+++ ENTRIES SUPPLIED

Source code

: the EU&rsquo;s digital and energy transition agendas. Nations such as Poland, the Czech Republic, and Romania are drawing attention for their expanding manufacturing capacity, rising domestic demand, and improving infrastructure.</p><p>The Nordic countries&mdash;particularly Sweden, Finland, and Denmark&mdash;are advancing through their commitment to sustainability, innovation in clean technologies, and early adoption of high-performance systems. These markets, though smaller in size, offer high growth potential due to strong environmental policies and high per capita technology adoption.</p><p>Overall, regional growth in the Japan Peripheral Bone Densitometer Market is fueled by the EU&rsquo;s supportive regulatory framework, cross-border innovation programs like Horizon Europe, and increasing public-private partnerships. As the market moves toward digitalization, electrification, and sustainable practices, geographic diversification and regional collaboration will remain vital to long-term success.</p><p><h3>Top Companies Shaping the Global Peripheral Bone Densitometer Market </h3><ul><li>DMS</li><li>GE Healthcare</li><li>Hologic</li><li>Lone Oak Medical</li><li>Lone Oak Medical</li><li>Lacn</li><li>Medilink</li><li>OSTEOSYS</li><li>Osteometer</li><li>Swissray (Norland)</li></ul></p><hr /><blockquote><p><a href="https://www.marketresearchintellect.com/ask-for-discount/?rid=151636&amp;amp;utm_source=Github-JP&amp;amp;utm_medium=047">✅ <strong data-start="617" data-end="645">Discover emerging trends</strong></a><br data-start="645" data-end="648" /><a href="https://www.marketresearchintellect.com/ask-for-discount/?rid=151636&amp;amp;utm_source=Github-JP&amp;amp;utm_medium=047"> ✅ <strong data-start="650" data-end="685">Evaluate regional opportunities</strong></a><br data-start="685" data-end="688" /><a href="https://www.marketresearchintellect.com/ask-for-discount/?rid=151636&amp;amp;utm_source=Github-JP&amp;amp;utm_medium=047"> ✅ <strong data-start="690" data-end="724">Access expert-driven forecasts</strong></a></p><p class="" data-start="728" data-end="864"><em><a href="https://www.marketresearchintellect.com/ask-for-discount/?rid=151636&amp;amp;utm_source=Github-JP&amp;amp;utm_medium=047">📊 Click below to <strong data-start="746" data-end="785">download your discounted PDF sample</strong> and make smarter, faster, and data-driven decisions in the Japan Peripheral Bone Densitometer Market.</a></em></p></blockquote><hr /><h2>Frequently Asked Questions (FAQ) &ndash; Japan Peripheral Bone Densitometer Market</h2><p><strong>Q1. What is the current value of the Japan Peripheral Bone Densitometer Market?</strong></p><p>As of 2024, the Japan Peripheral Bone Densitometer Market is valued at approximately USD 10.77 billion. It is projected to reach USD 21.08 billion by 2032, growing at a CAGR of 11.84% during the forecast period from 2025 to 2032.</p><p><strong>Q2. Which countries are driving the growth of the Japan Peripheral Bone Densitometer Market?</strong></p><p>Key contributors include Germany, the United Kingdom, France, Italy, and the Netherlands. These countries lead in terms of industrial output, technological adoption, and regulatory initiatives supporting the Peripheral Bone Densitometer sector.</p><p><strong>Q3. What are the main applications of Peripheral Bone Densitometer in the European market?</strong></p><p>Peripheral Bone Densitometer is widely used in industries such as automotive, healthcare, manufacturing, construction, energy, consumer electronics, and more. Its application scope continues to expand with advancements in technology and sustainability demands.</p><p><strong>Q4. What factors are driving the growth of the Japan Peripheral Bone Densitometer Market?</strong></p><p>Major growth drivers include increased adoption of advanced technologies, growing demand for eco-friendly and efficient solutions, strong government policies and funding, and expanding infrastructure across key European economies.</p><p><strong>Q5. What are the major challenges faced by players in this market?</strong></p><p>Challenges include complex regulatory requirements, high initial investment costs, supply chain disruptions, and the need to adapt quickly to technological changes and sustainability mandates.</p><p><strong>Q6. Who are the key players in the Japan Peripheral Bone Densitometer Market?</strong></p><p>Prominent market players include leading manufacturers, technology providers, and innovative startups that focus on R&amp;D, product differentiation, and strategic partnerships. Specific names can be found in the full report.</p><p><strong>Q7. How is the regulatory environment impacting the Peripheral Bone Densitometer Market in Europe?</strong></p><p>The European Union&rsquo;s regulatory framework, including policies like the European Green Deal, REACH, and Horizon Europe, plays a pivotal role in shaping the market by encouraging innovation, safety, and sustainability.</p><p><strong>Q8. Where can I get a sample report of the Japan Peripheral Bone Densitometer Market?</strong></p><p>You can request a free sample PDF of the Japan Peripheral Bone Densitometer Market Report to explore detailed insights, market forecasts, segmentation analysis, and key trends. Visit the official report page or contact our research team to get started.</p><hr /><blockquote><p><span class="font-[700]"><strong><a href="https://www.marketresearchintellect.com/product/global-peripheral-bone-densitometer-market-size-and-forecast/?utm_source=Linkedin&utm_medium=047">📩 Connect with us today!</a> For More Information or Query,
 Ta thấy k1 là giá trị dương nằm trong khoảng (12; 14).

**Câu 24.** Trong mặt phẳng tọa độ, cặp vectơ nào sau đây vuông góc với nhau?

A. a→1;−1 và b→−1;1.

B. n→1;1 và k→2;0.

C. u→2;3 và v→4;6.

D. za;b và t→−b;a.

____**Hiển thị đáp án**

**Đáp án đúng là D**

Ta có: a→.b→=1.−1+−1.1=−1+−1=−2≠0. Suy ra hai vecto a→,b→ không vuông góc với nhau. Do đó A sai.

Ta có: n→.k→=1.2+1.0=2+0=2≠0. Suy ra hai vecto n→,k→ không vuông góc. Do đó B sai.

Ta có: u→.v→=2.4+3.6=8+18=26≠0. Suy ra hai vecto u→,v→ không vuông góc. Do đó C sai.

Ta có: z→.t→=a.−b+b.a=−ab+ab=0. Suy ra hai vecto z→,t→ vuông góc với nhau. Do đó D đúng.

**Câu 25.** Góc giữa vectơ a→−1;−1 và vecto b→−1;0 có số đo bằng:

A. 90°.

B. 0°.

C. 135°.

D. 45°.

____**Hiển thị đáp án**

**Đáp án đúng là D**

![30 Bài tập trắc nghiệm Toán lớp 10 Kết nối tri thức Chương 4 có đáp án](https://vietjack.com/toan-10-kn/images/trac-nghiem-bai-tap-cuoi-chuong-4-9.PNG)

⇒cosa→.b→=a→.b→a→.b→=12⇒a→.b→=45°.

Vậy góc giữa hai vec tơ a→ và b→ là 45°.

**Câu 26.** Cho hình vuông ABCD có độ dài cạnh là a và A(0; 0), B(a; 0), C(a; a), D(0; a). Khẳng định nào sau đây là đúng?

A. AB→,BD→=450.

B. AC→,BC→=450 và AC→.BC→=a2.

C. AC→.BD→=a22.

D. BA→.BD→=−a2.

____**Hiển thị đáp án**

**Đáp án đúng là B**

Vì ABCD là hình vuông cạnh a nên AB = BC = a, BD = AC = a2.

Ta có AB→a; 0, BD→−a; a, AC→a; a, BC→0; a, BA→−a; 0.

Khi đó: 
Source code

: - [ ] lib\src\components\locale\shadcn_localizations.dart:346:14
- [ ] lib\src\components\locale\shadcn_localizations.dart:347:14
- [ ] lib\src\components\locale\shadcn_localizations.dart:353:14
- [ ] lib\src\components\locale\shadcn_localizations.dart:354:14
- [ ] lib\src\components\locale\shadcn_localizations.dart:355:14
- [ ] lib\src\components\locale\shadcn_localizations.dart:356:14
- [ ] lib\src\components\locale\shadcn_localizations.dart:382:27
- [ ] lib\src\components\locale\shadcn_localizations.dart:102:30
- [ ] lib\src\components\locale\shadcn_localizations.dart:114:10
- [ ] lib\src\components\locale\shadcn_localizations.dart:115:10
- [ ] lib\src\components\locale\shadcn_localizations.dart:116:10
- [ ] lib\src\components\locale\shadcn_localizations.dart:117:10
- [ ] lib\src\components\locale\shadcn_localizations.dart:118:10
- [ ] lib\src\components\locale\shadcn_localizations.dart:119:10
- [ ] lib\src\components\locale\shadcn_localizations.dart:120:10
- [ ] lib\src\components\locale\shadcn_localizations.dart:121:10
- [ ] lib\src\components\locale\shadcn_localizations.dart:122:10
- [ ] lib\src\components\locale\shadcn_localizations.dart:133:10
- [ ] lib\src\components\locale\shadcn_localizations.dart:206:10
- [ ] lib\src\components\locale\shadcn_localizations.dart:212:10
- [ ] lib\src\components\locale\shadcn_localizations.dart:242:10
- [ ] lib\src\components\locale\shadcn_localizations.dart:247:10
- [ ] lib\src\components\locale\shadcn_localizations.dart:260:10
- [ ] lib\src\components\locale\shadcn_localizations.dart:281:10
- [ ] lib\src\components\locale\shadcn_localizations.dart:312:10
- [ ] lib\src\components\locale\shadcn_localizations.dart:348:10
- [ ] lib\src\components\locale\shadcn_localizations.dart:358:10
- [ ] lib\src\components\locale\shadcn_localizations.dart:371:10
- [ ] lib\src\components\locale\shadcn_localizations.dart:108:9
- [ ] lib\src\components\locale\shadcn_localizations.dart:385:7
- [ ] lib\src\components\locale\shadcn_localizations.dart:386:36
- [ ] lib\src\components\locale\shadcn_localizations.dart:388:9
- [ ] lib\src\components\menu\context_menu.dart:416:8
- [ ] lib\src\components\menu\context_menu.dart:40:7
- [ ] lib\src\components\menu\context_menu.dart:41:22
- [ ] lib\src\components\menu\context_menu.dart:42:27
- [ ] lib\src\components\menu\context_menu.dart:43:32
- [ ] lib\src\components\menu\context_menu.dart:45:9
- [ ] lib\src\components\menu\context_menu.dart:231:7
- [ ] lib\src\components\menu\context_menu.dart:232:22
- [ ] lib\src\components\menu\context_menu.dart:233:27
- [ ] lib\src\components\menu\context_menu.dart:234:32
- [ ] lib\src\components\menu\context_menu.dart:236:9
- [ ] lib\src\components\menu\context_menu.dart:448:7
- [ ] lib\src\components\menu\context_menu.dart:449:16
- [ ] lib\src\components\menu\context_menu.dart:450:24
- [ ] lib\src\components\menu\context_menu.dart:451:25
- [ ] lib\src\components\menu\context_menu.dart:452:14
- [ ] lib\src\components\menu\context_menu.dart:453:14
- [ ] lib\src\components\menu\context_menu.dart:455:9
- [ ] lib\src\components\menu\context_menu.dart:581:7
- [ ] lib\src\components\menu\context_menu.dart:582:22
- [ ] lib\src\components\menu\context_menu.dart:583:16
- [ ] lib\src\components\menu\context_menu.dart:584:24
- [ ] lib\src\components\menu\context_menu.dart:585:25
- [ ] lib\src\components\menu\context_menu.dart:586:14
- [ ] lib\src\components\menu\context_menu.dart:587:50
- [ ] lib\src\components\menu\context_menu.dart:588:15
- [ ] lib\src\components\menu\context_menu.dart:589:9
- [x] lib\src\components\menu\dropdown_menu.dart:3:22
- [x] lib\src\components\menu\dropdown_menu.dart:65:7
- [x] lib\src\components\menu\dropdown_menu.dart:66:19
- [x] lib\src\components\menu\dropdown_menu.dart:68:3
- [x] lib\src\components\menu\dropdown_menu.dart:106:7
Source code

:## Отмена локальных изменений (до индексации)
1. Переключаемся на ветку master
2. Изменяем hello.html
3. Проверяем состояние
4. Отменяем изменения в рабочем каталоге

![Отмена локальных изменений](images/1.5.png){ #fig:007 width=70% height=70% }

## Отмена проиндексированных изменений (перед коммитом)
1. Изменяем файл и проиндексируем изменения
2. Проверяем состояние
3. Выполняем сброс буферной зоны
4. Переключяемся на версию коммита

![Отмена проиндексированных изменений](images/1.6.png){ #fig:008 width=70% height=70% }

++++++

YOUR GOAL: List every line of the listing that contains the string "изменения".

RESPONSE TO THIS TASK:
4. Отменяем изменения в рабочем каталоге
1. Изменяем файл и проиндексируем изменения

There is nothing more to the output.